Washington's critics challenged him for several reasons. Some objected to his connections with white philanthropists. Others wanted Washington to share his power. Some were critical of his apparent position on segregation and outraged by his silence on lynching.
William Monroe Trotter and W. E. B. Du Bois were Harvard-trained black intellectuals who felt that Washington unfairly silenced his critics by purchasing influence and by using spies and agents. Du Bois didn't like the wide appeal Washington's message found among whites. He accused Washington of "leading the way backward" for African Americans; Trotter, editor of the Boston Guardian, wrote stinging editorials criticizing Washington and branding him the agent of separate and unequal treatment of Blacks. Ida B. Wells, a journalist from Memphis, Tennessee led the campaign against the lynching of African Americans.
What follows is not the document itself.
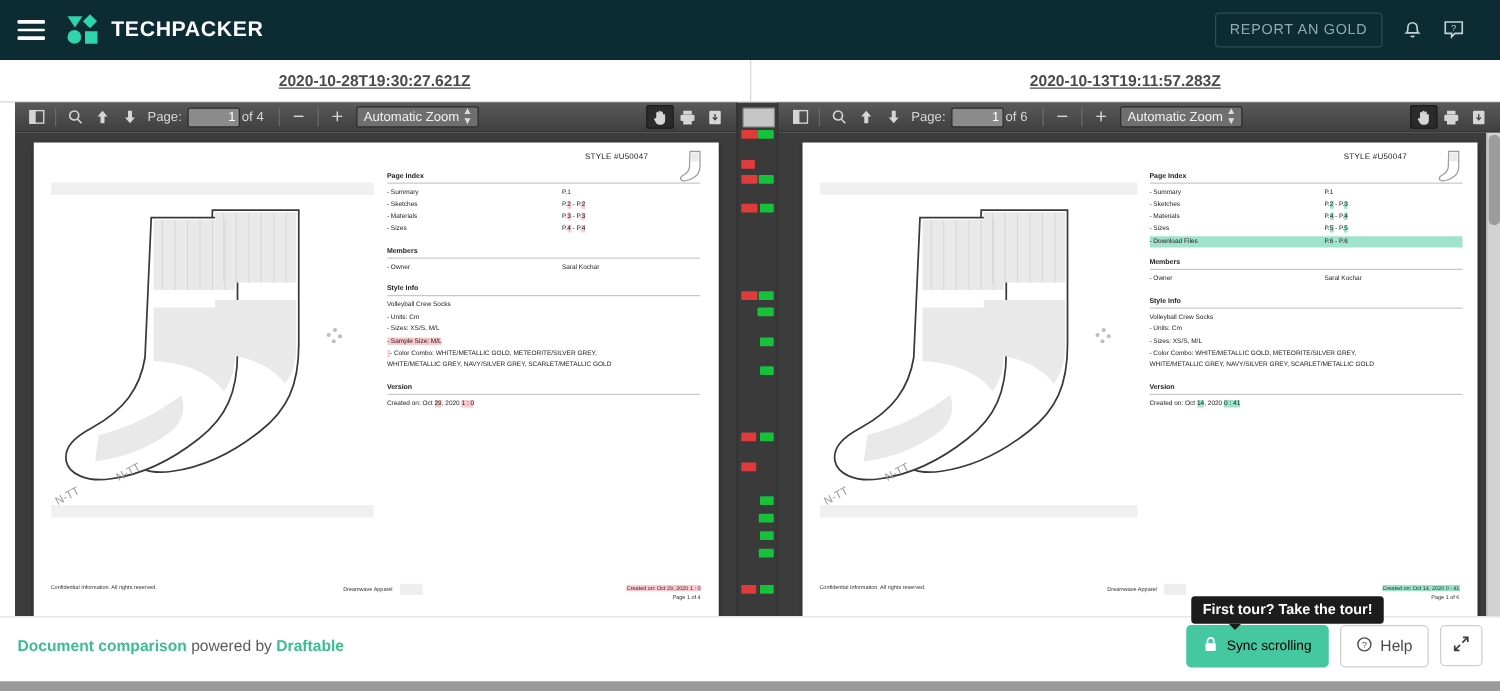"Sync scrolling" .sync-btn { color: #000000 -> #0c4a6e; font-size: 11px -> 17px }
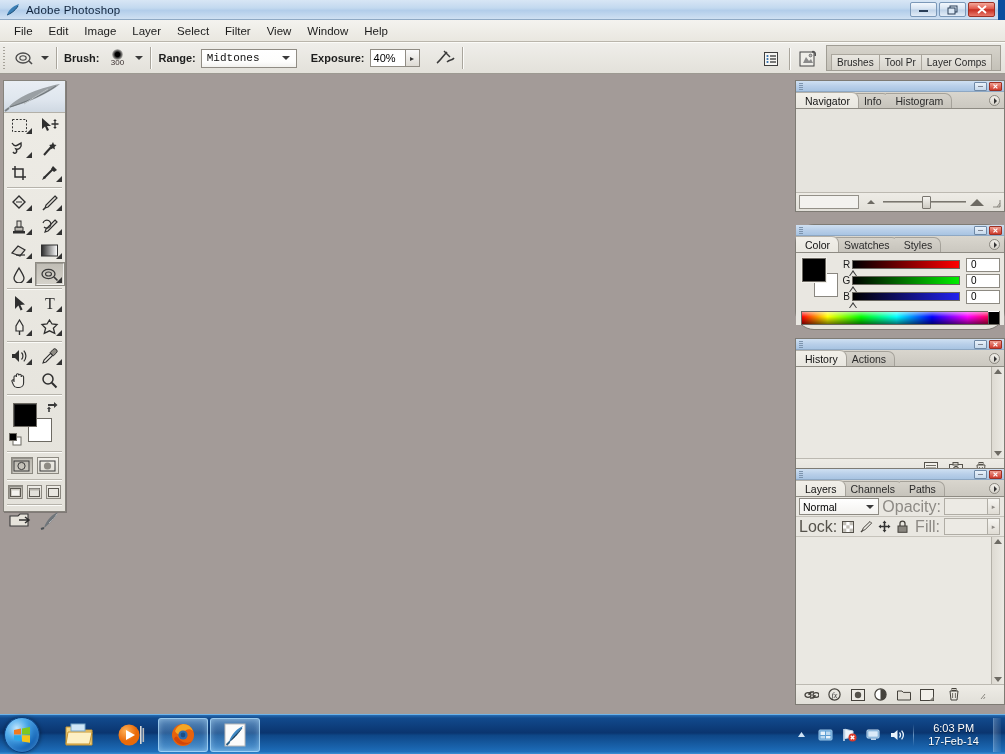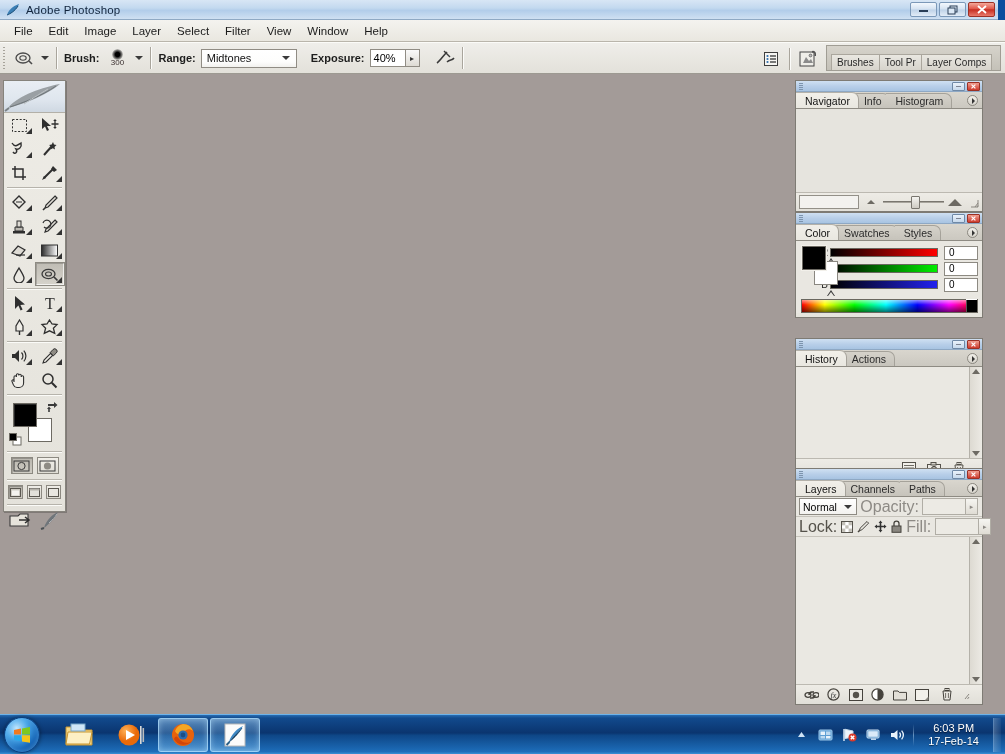"Midtones" .ps-combo .cb-txt { font-family: none -> Liberation Mono, monospace }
She was outraged by Washington's silence on lynching.
Du Bois emerged as one of Washington's most constant and vocal critics. While both Du Bois and Washington shared a commitment to black self help, Du Bois joined with black activists to form an organization that would provide Americans with an alternative to what he saw as the "accommodationist" policies of Booker T. Washington. The organization was called "The Niagara Movement" and later merged with the National Association for the Advancement of Colored People (NAACP).
While Washington continued to believe that change would come by providing African Americans vocational training, Du Bois and the NAACP moved ahead. Their aggressive legal and moral strategy would set the agenda for the modern civil rights movement of the 20th century.